Whats that, the car wont start. Here, put the camera on top of the motor and let it just sit there awhile. Okay now try it.......
The Axis 2120 is a digital still camera running an embedded version of Linux.
It is not designed to be portable, as its power supply and case are aimed at security and permanent webcam use, but you could modify it appropriately.
It's also got motion detection and inbuilt Apache.
If I'm in a friend's house I have to configure my camera to be on his network before I can make anything work. That's assuming he even has a network.
In fact, I am hard pushed to think of a way that this is more useful than having the same web-enabled functionality on my toaster ("to: root@camera Subject: toast is done").
Come on guys, I might want to hook my computer up to my hifi to play mp3s. I might want a computer in my tv to show me schedules.

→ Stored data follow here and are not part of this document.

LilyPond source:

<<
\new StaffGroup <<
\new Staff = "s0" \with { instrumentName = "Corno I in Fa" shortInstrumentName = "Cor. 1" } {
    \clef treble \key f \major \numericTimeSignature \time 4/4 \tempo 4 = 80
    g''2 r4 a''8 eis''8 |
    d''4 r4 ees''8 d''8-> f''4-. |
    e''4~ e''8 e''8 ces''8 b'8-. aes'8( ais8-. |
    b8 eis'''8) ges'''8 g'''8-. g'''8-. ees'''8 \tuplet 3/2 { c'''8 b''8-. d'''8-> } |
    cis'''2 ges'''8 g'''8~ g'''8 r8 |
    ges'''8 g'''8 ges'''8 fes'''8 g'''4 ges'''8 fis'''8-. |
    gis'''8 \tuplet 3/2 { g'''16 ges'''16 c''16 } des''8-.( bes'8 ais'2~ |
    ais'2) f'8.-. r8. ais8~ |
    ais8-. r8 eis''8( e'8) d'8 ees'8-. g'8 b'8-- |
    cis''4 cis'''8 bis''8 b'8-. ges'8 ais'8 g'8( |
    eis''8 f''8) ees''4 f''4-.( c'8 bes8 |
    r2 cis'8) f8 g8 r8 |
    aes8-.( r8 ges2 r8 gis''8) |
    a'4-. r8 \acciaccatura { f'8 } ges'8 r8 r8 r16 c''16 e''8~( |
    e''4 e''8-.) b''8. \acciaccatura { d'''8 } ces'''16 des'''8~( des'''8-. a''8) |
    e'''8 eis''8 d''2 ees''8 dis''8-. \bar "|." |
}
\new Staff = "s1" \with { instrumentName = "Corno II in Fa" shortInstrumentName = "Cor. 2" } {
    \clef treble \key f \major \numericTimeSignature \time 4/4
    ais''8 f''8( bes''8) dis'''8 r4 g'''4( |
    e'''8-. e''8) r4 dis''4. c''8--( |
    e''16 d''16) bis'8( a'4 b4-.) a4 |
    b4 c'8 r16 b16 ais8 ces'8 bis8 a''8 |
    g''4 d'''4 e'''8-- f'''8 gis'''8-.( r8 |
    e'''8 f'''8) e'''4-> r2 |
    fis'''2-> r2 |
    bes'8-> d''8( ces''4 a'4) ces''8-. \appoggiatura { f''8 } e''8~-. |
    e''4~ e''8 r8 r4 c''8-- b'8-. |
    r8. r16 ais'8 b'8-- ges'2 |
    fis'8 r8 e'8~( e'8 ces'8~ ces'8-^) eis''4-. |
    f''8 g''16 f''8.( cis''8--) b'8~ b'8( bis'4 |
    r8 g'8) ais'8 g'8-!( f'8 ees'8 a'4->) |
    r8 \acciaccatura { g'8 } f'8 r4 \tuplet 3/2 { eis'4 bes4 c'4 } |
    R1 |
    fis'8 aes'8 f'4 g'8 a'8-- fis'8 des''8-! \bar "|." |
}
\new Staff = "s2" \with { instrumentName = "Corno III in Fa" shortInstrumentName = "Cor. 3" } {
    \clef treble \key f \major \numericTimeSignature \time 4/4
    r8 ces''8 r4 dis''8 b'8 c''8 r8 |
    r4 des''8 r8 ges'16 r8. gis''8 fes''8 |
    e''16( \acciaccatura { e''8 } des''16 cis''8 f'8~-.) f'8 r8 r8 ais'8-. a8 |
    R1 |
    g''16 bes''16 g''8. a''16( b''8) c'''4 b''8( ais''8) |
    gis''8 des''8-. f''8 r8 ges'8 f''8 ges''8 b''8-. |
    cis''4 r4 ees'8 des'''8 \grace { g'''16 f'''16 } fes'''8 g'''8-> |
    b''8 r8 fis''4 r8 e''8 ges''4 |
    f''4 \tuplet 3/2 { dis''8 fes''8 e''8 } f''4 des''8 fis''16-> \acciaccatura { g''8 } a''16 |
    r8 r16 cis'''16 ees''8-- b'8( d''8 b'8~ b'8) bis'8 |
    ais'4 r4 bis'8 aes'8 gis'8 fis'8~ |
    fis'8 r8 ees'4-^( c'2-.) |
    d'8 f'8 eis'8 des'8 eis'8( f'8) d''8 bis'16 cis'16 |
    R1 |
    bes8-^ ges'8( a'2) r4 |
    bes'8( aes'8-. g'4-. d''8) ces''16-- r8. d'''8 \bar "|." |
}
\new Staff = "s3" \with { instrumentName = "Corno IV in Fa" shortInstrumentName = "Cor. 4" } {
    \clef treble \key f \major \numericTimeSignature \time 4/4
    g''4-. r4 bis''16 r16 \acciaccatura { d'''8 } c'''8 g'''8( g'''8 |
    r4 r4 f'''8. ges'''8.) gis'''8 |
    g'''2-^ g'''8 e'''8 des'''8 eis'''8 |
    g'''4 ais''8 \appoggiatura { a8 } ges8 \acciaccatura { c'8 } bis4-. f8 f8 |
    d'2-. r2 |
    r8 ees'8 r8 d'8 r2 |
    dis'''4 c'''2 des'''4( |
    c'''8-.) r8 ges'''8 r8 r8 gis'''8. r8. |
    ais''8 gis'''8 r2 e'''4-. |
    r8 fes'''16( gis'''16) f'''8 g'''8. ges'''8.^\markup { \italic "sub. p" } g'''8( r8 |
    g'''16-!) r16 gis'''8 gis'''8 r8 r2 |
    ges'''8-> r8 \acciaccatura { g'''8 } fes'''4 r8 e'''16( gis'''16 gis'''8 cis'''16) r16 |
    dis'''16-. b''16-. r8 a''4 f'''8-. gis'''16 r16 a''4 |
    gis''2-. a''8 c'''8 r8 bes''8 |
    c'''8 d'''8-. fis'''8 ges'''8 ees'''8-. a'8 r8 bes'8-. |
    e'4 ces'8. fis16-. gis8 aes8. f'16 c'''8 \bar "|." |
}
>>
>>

I only need one way to get pictures from my camera to my computer/paper, and this isn't any easier.
not_cub
q='echo "q=$s$q$s;s=$b$s;b=$b$b;$q"';s=\';b=\\;echo "q=$s$q$s;s=$b$s;b=$b$b;$q"
All they need now is a built in wireless modem.
I think this would end up going to end being something that every journalist will want/need. No more worrying about people confisgating your film after you take a picture that someone didn't want you to see. Just take the picture, and have it automatically upload it to a server somewhere.
Of course there's the other side of it. Trying to work security when there's someone out there with something like this.